Gameplay e comparto audiovisivo

 Il gameplay di Abyss è incredibilmente standard, mescolando scene in cui dobbiamo trovare oggetti nascosti tramite minigiochi e puzzle. La maggior parte delle scene contengono oggetti da raccogliere e poterli utilizzare per aprire cassetti, altri contenitori, porte e cosi via. Queste scene sono ben realizzate, grazie anche ad un comparto grafico adeguato per il tipo di gioco. Per quanto riguarda i puzzle, si va incontro ad una varietà ben ampia.  Nessuno di questi è particolarmente difficile, ma alcuni richiedono molto tempo per essere risolti, anche per capire il meccanismo dello stesso. Ogni capitolo della trama è ben segmentato, introducendo gruppi di luoghi, limitando la quantità di backtracking mentre si gioca, anche se non la elimina del tutto. In caso che il giocatore si perda, la mappa di gioco tiene traccia della posizione del giocatore e gli fa vedere le azioni attualmente disponibili, in mancanza del viaggio veloce, come eravamo abituati agli altri capitoli della casa.

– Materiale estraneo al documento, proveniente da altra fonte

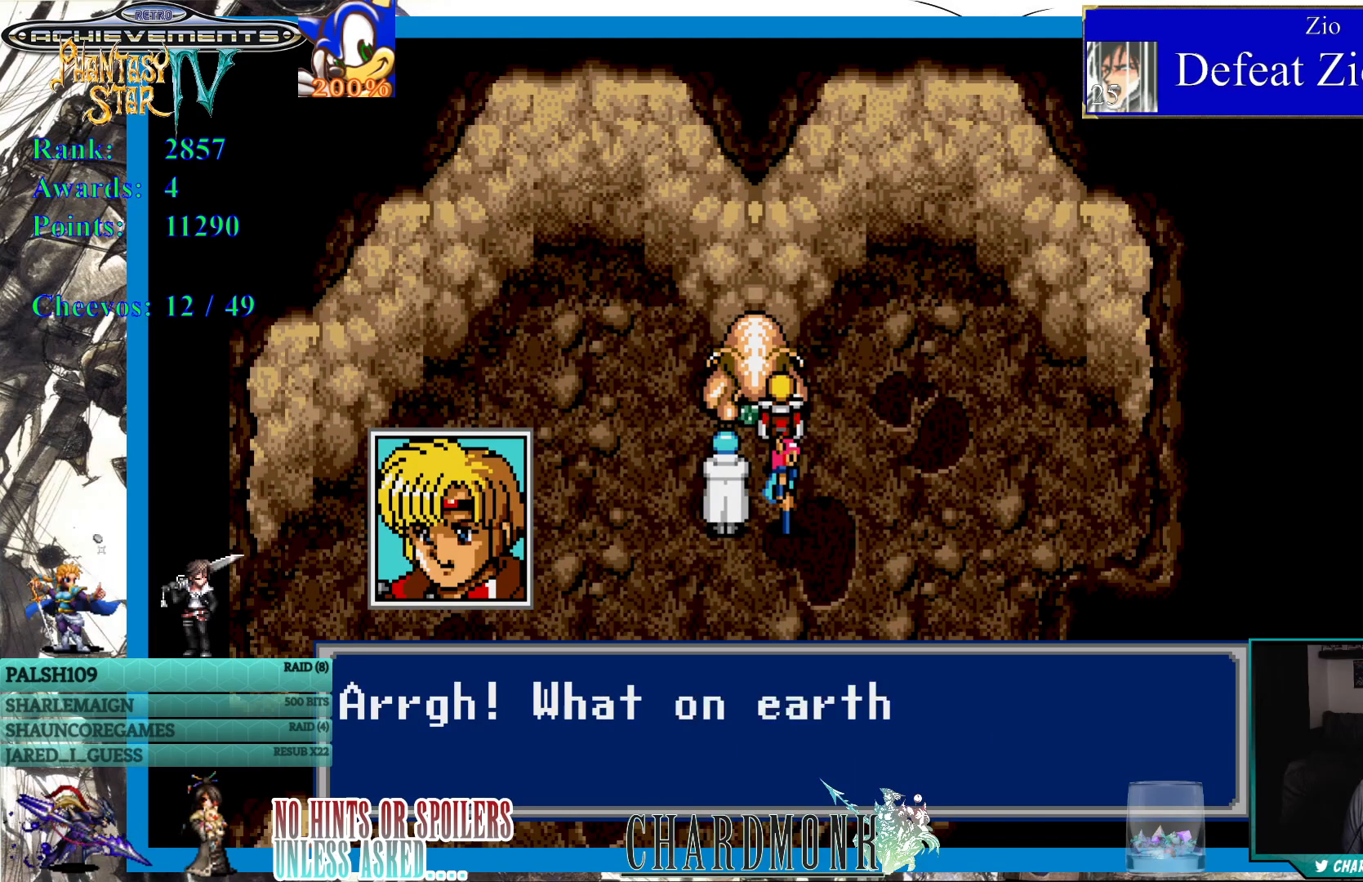
{"buttons": [], "left_stick": "center", "right_stick": "center", "events": []}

Mentre gli ambienti di Abyss sono scuri e spettrali, il gioco si basa un po’ troppo su gli scarejump, che scocciano quasi subito e non fanno paura.  La longevità è bassa, infatti bastano 3 ore per portare a termine l’avventura.

In conclusione

Abyss: The Wraiths od Eden è un titolo interessante e consigliato a coloro che amano questi giochi. Quest’esperienza vale sicuramente il prezzo del biglietto, anche se vi lascerà un’impressione un po’ vuote e di non completezza alla fine dell’avventura. Sicuramente un gioco piacevole con cui passare qualche ora, mentre vi riprendete da qualche titolo decisamente più grande.